[Dataset entries]
------------------------

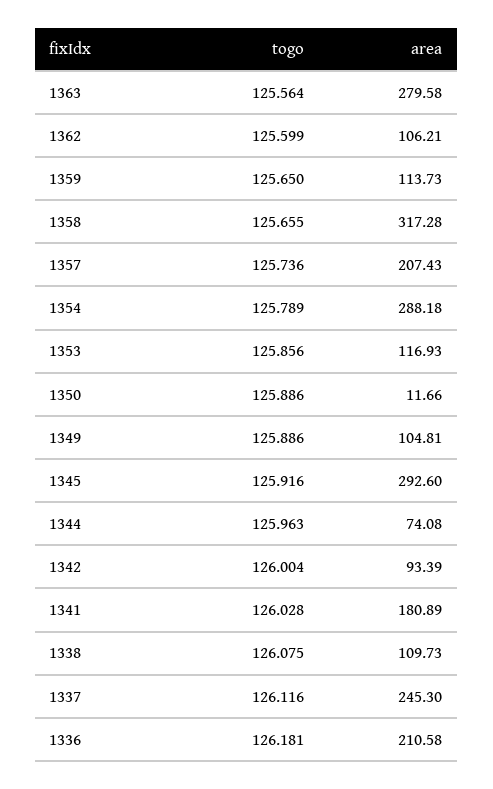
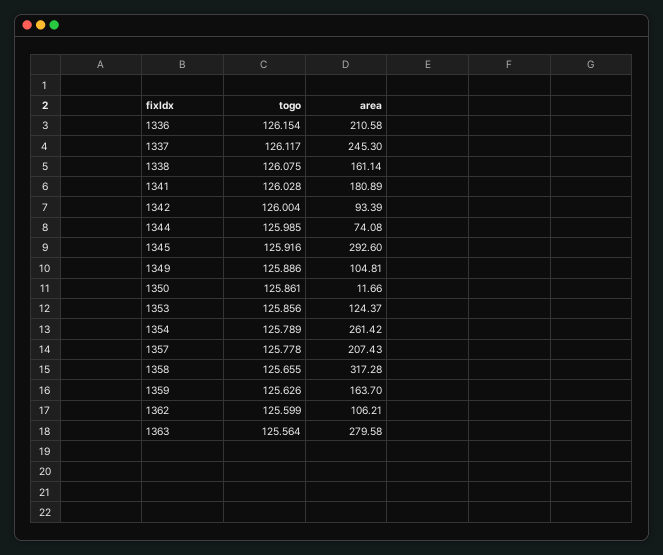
togo, 1359: 125.65 -> 125.626
area, 1359: 113.73 -> 163.7
togo, 1357: 125.736 -> 125.778
area, 1354: 288.18 -> 261.42
area, 1353: 116.93 -> 124.37
togo, 1350: 125.886 -> 125.861
togo, 1344: 125.963 -> 125.985
area, 1338: 109.73 -> 161.14
togo, 1337: 126.116 -> 126.117
togo, 1336: 126.181 -> 126.154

------------------------

■ Problem requirements ■
In the entries above, some lines may contain the string "togo"; report how many, without additional comment.

■ Worked solution ■
6